With this as a background have a look at Washington County with some annotations to help us get used to this last type of graph which will lead us to easily picture the behavior in each county.
Looking at this graph you can see that in the elections from 1988 through 2004 the county had more registered republicans than democrats (the dots representing those elections are further to the right), but after 1988 they began to vote more democratic (the dots are below the zero line and the red shaded area). You can also easily see that a dramatic shift toward registering and voting democratic began in 2008 (the 2008 dot was well into the blue shaded area), and has mostly continued moving more and more democratic through the 2020 election. The line represents the mathematical model which predicts how the county would vote based on their registration according to the results of the elections from 1988 through 2016, and you can see that the voting patterns in 2020 were almost exactly in line with how the county voted in past elections. So once again, the model is a good predictor of how people actually voted in this county.
Two of the other democratic trending counties show the same trends as shown by these graphs:
Both Hood River and Benton counties have in general been registered and voted democratic since 1988. The same can be said for Multnomah county but there is a little difference. Here is the graph for Multnomah:
Visually this looks similar to Hood River, but when you run the statistics on it you find that 2020 was actually slightly different from past elections. The difference was only 1.47%, but since the past elections in Multnomah followed the trend line so closely this difference is statistically significant (at 99% confidence, using a two tailed test). So it can be said with a fair degree of confidence that Multnomah actually voted more strongly for Trump in 2020 than would be expected based on the county’s voting history. It interesting to note that the same can be said for the 1988 election.
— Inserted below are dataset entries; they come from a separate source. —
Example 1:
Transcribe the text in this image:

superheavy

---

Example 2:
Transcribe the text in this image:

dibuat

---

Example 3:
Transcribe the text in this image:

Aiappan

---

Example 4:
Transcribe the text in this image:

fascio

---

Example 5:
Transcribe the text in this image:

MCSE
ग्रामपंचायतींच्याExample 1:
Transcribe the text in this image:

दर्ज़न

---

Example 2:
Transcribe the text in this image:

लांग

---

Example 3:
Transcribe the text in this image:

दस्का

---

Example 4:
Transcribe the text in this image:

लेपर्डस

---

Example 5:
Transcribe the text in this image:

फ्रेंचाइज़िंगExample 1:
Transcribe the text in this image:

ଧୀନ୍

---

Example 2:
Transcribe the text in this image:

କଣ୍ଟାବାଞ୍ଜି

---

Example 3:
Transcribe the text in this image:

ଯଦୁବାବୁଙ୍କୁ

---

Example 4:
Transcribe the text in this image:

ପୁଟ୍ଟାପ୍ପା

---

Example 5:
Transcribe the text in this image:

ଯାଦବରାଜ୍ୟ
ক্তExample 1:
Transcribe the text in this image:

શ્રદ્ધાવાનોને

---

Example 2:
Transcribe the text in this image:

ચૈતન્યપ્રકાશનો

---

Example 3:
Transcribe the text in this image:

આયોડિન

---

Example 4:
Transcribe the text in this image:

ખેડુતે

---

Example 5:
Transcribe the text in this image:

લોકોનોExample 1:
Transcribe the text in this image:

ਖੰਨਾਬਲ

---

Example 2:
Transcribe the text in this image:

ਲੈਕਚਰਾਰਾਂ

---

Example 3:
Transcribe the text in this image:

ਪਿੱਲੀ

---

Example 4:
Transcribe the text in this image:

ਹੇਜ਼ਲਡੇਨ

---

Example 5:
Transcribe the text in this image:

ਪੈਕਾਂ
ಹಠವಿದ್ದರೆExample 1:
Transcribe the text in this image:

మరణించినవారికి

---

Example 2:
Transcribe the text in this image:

Clackamas county is unique in a different way.
Basically, Clackamas county did not consistently follow their registration pattern at all. In 1988 they voted republican even though being registered more democratic. In 1992 they registered slightly more republican but voted more democratic. They voted for Clinton in 1992 and 1996, but starting in 1996 they had more republican registrants and voted for George W. Bush in the next two presidential elections. Then beginning in 2008 they swung much more democratic in both registration and voting, and only wavered away from that a little in 2012. The R2 number shown in the upper left corner of each graph is a measure of how well the various elections fit the mathematical model. Unlike most of the counties in Oregon, the voting behavior in Clackamas county is not easily predicted. So even though the variation from the model was 2.44% in 2020 (much larger than Multnomah’s 1.47% variation) it cannot be labeled as a statistical aberration because that kind of variability is normal for this county. Common sense tells you that the 2020 election in Clackamas doesn’t look too unusual. In these articles the graph for each county will be labeled with a statement about whether the 2020 election was different from what the model predicts.
A patriot’s prayer: Father God, Solomon said it was the glory of God to conceal a matter, but the glory of kings to search out a matter. We aren’t all kings, but we have some resources to use in this search for truth, and feel honored and grateful to have the opportunity to search out this matter.